# evoc FR Protektorenrucksäcke - Unterschied Standard, TEAM und UNLIMITED?



## Cyverboy2 (28. November 2012)

Hi zusammen,

ich will mir zu Weihnachten einen Protektorenrucksack von evoc kaufen und schwanke noch zwischen der 16l Enduro Version und der 20l Trail Version. 

Meine eigentliche Frage: Es gibt von beiden Verionen noch jeweils die TEAM Edition, vom Trail sogar noch eine UNLIMITED Edition. Wo genau liegt da der Unterschied? Haben sie nur andere Farben oder gibst auch funktionale Unterschiede? Konnte zumindest nichts konkretes feststellen!

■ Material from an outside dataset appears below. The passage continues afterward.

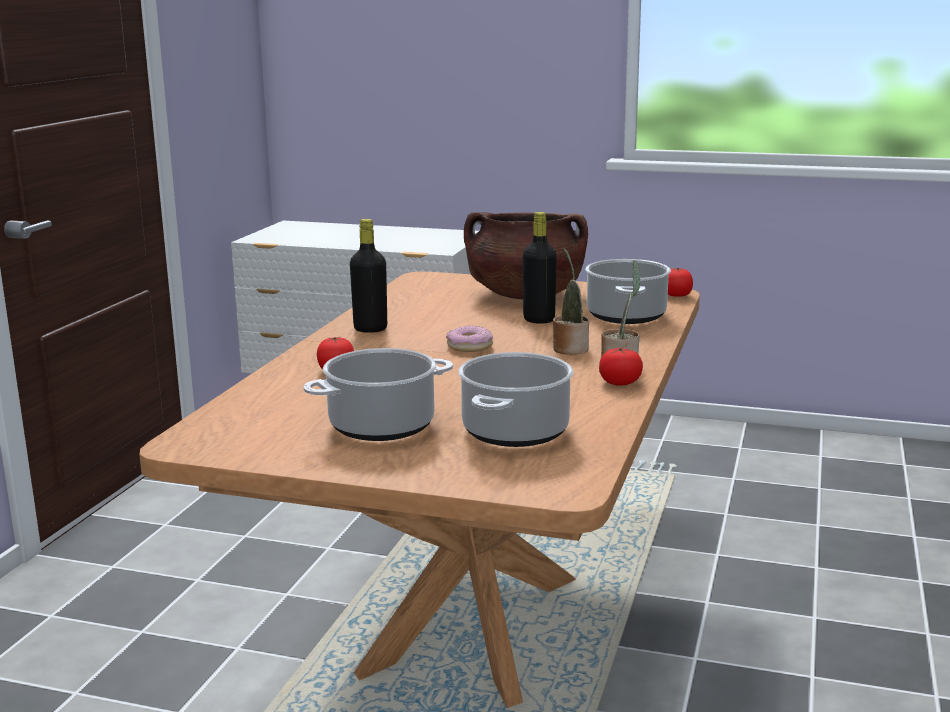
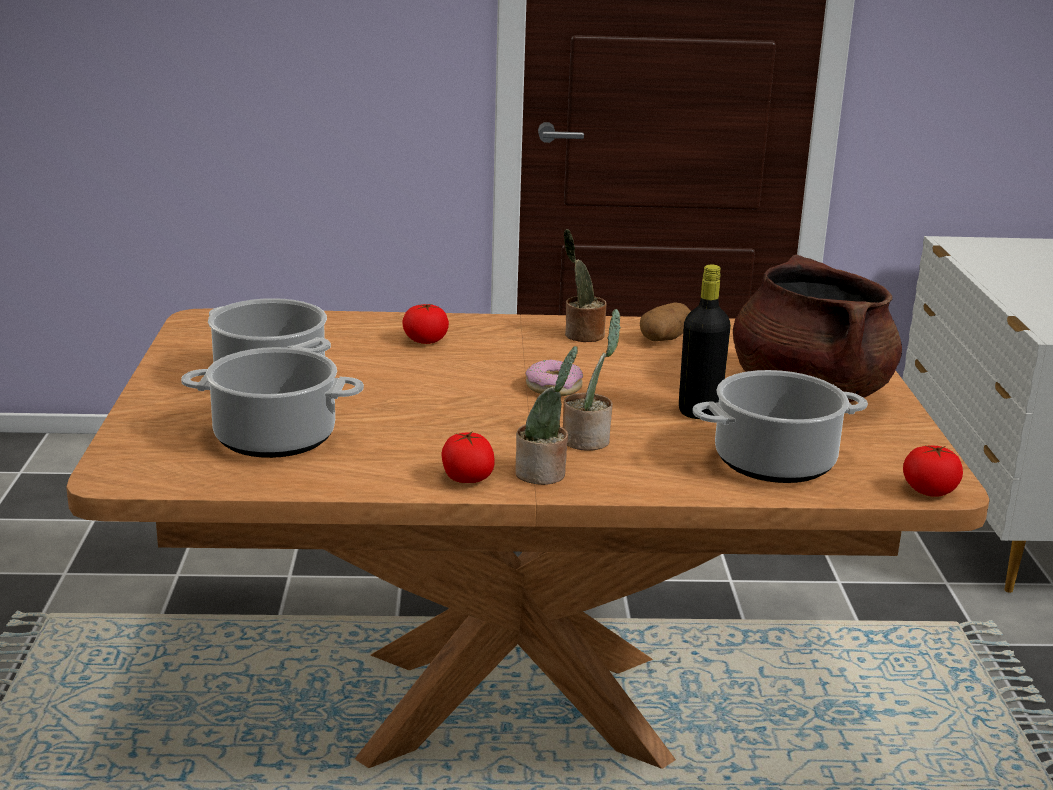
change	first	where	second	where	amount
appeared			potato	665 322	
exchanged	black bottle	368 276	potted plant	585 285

http://www.evocsports.com/de/bike


----------



## schloe (28. November 2012)

Der Unterschied ist nur die Farbe, hatte beide hier...


----------



## MTB-News.de




----------



## der-Roman (3. Dezember 2012)

der Unteschied zwischen FR und Trail ist 4L mehr Stauraum und bissel mehr Ausstattung beim Trail (2-step-zipper-system, map-pocket und rain-cover)
das rain-cover finde ich recht nützlich.
ansonsten sind zwischen "Team" und "Unlimited" nur Farbunterschied.


----------



## MisterXT (8. Dezember 2012)

Der Unlimited hat doch noch die Tasche am Hüftgurt, das haben die anderen nicht?


----------



## tillibebek (8. Dezember 2012)

Gibts für die Rucksäcke gute Angebote derzeit?


----------



## der-Roman (8. Dezember 2012)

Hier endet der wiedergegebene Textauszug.